Could you please clarify what you are modifying when you “change the environment” before using dvc exp apply?

Of course. I by that meant modifying the par.yaml either manually or via -S option and reruning the model to regenerate outputs. In particular, for the following (slightly modified) setup

dvc.yaml:

stages:
  main:
    cmd: Rscript src/main.R
    deps:
    - src
    params:
    - par.yaml:
    metrics:
    - out.yaml:
        cache: false

main.R:

library(yaml)
par <- yaml.load_file("par.yaml")
b <- 9
out <- list(
    perf = par$a * 1 + b * 0.1
)
print(out)
write_yaml(out, "out.yaml")

par.yaml:
a: 9

I do the following:

  • change values of a and b to 1 to simulate the process of working on both the code and parameters
  • commit all
  • run dvc exp run -n exp_a and observe that perf=1.1 is created as expected
  • run dvc exp run -n exp_b -S "par.yaml:a=2" and observe that perf=2.1 is created as expected
  • run dvc exp run -n exp_c -S "par.yaml:a=3" and observe that perf=3.1 is created as expected
  • Now I want return to exp_a. I call dvc exp apply exp_a. However, a in par.yaml stays at its current value, in this case 3. Interestingly though, the out.yaml gets restored to the correct value of 1.1.
  • If I try to apply any other exp, say exp_b or c, everything works as expected and both par.yaml and out.yaml are restored.

I also tried to perform another experiment (say exp_0) right before the commit (so that the commit is published with the correct value of out.yaml) In this case, neither par.yaml nor out.yaml is restored when calling dvc exp apply exp_a.

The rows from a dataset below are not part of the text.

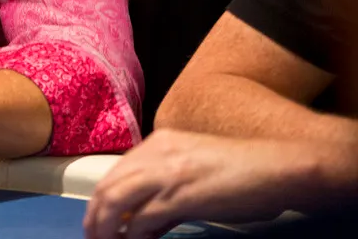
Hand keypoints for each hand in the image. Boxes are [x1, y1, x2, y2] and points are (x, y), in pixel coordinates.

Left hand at [83, 129, 315, 238]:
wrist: (278, 168)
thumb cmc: (243, 173)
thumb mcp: (193, 171)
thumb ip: (165, 190)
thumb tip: (141, 222)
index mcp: (158, 143)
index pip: (115, 173)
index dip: (100, 200)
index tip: (98, 221)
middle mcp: (156, 153)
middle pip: (108, 186)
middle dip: (95, 216)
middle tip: (94, 237)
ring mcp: (167, 173)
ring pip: (115, 201)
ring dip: (105, 227)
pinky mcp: (180, 195)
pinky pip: (142, 219)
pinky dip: (132, 235)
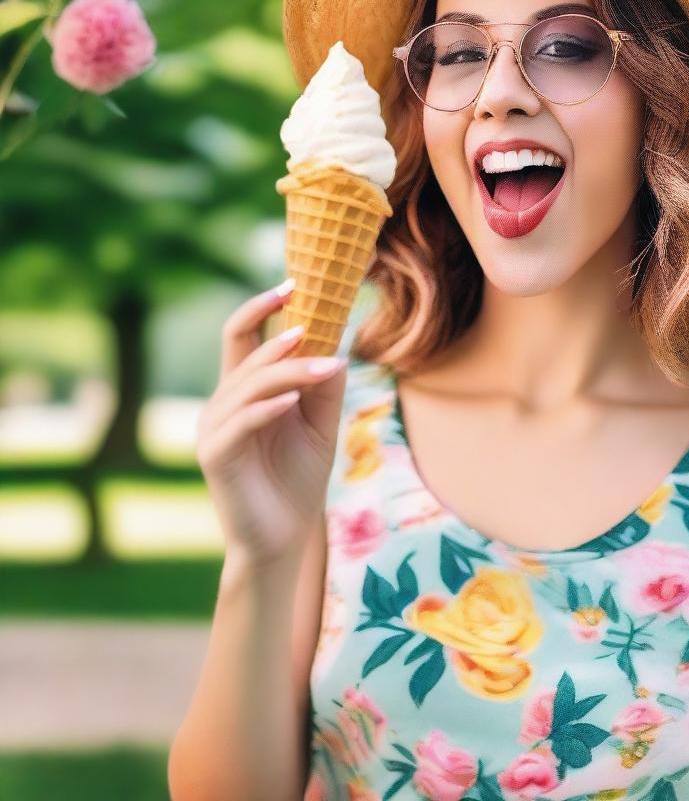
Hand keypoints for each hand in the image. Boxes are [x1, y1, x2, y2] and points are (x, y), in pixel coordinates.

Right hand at [195, 281, 348, 566]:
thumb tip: (339, 342)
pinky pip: (241, 422)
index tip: (294, 283)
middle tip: (314, 323)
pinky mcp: (216, 456)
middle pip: (245, 352)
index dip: (263, 306)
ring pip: (249, 383)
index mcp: (243, 390)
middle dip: (280, 334)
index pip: (242, 335)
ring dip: (289, 371)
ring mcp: (215, 428)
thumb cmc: (298, 479)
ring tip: (326, 367)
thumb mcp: (320, 424)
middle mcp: (222, 402)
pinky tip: (293, 401)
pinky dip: (268, 407)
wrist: (284, 538)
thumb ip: (324, 386)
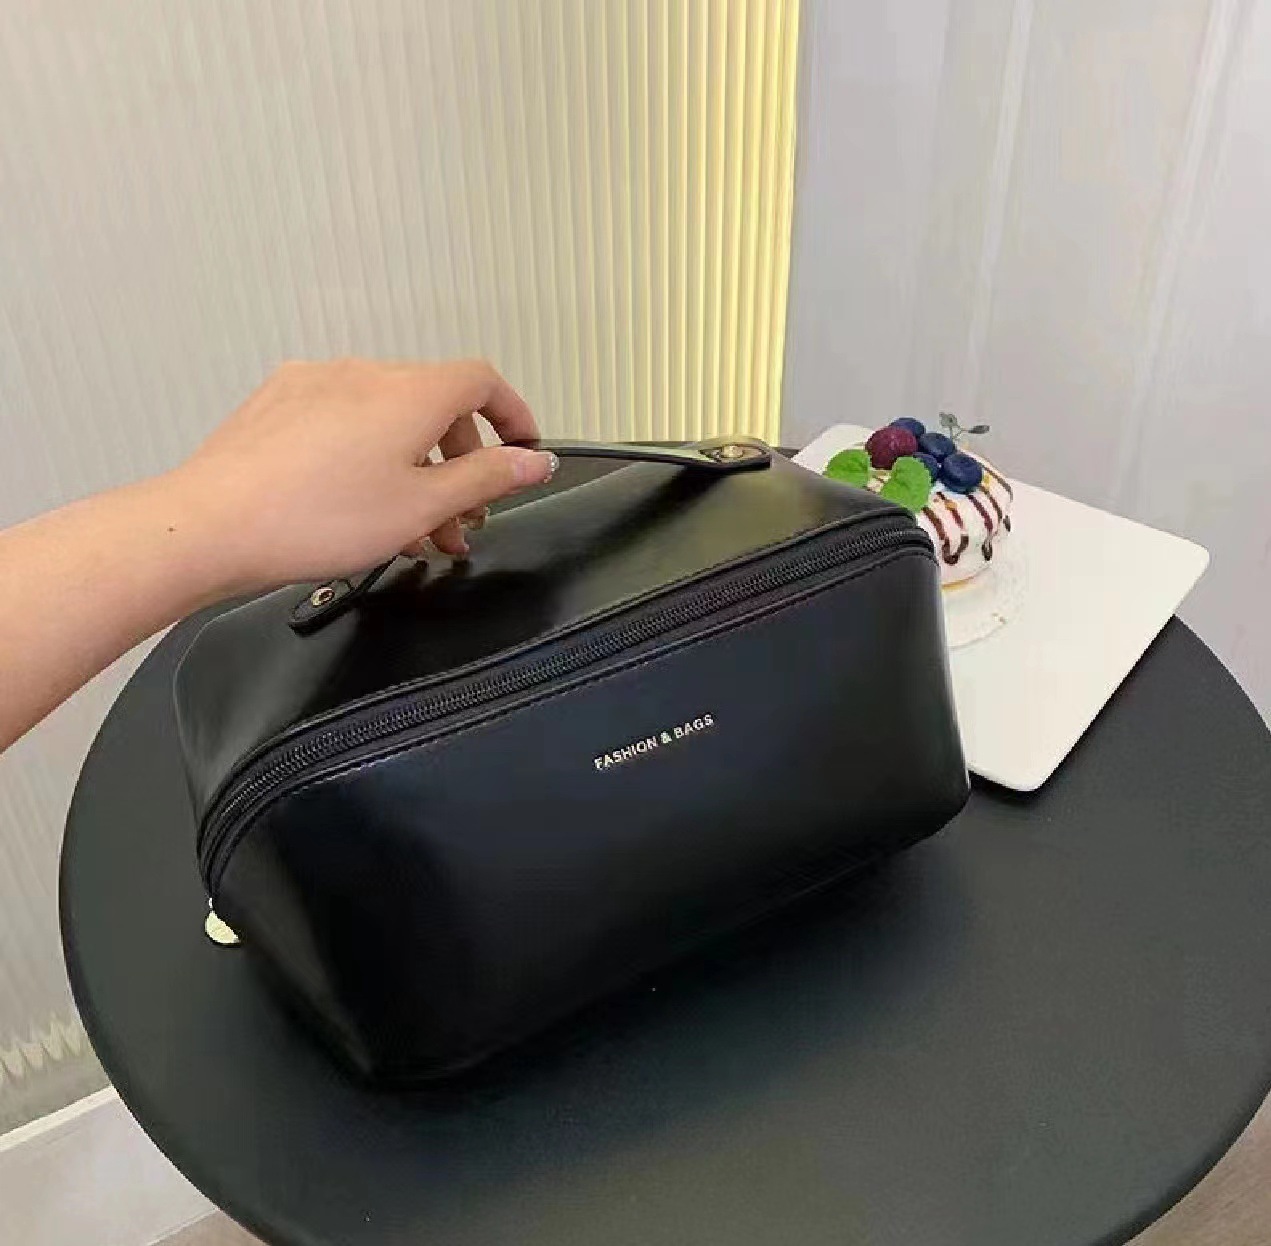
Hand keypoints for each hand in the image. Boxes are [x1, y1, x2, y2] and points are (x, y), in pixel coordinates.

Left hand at [168, 357, 555, 594]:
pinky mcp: (277, 402)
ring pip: (388, 418)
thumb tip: (537, 460)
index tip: (523, 453)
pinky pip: (345, 420)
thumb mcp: (421, 506)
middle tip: (462, 524)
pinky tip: (359, 505)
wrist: (211, 525)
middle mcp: (365, 373)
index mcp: (410, 392)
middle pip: (435, 404)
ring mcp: (315, 383)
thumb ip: (486, 478)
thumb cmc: (320, 519)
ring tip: (414, 532)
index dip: (512, 413)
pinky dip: (370, 455)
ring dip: (414, 468)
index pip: (482, 381)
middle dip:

Em I using it right? Thank you.

I’ve confirmed that I can reproduce the issue, this is a bug in DVC. To clarify, the changes from the first exp are applied except for files where the file in the experiment result is unchanged from the file in the initial git commit. So in your case, the changes for the output out.yaml are applied, but since par.yaml is unchanged (both the original commit and the experiment result contain par.yaml:a=2) exp apply is essentially ignoring the params file and does not modify it.

I’ve opened a github issue for this bug, you can subscribe to it for further updates: exp apply: git-tracked files which are unchanged from HEAD are not reset on apply · Issue #8764 · iterative/dvc · GitHub

Great, thank you for opening the issue.
Keep up with the great work, it is pleasure to use DVC.